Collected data
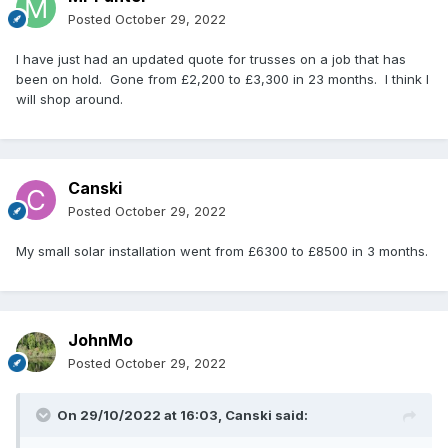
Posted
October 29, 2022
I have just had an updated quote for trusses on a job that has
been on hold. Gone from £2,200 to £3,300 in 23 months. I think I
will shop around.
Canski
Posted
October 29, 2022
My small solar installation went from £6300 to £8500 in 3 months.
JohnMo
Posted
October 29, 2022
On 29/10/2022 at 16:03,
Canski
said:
---
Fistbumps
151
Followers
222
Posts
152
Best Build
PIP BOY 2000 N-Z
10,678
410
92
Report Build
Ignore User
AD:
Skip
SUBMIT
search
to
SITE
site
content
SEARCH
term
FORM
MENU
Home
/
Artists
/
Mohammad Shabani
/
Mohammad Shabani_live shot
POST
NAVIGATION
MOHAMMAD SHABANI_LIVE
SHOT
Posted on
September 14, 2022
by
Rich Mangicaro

WHAT NEEDS TO BE DONE: Tally the lines in the items that contain the word "months", and reply with only the number.

YOUR RESPONSE: 2